EXERCISE A:
Answer these questions from the passage on hylemorphism, one answer per line:
(i) What did the Heraclitians affirm against the monist Parmenideans?
(ii) Which Latinized dictum does the passage cite?
(iii) In the Aquinas quotation, what is man the matter of?

Aristotle discovered hylemorphism to reconcile the reality of change with the stability of being. Previously, the Parmenideans, on one hand, held that (a) nothing changes and that change is an illusion, but (b) that the principle of non-contradiction is true—in accordance with the Latinized dictum ex nihilo nihil fit ("out of nothing nothing can be [made]"), i.e., that being cannot come from non-being. On the other hand, the Heraclitians denied (a) the existence of stable beings, thinking everything changes, but (b) affirmed the multiplicity of beings against the monist Parmenideans.
St. Thomas Aquinas, in his opusculum (short work) De Principiis Naturæ (cf. Joseph Kenny, O.P.'s Philosophy of Nautre: Let Thomas Aquinas Teach It for a good introduction / background), states:
[T]hat which is in potency to substantial existence and that which is in potency to accidental existence can be called matter: for example sperm is the matter of man [since sperm is potentially the substance of a man] and man is the matter of whiteness [since man is potentially white].

THE RECORDS:
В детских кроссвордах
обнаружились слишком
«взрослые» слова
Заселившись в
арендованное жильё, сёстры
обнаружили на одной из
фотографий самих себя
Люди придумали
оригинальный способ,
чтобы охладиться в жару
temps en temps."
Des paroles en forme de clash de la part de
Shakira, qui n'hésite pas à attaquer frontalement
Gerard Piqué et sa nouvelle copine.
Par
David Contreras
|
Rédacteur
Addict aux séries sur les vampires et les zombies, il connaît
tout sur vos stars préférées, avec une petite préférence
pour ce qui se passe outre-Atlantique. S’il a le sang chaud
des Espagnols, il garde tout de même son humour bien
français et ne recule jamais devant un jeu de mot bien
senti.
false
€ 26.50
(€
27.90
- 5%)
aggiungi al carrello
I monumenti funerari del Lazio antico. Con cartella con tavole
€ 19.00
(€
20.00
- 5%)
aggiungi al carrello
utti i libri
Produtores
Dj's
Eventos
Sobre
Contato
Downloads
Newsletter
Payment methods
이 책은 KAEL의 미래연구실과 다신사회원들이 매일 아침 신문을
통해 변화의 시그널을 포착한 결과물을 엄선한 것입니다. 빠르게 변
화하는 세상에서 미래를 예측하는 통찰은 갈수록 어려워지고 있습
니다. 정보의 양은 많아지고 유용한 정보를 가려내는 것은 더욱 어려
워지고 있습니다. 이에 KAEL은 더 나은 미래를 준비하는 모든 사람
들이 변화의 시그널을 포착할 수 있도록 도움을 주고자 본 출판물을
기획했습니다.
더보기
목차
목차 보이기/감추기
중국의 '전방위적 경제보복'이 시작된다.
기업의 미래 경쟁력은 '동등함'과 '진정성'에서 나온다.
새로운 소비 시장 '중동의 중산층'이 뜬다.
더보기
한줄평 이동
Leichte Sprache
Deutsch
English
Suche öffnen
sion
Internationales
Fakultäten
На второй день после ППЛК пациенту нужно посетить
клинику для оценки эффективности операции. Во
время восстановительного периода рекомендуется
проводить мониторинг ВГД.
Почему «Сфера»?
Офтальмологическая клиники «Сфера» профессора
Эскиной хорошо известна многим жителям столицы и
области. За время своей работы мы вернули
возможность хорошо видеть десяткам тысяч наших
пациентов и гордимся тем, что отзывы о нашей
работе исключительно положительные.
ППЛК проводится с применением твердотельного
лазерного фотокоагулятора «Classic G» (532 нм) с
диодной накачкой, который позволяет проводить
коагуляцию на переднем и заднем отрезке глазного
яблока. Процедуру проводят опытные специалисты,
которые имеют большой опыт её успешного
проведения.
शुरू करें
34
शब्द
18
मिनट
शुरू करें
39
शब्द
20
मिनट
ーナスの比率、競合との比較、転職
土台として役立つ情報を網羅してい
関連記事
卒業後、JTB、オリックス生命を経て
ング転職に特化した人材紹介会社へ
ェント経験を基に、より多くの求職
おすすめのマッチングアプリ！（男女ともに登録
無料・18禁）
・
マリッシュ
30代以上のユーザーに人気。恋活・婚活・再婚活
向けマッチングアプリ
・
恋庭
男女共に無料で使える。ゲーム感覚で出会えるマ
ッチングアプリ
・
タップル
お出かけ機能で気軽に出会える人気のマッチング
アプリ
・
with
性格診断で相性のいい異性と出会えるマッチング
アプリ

EXERCISE B: Print lines from the records without changes. Begin at the first line of the records and stop after the line that contains "Des paroles en forme de clash de la part de".

EXPECTED OUTPUT A:
(i) The multiplicity of beings.
(ii) Ex nihilo nihil fit ("out of nothing nothing can be [made]").
(iii) Whiteness.

EXPECTED OUTPUT B:
В детских кроссвордах
обнаружились слишком
«взрослые» слова
Заселившись в
арендованное жильё, сёстры
обнаружили на одной из
фотографий самих себя
Люди придумали
оригинальный способ,
чтобы охладиться в жару
temps en temps."
Des paroles en forme de clash de la part de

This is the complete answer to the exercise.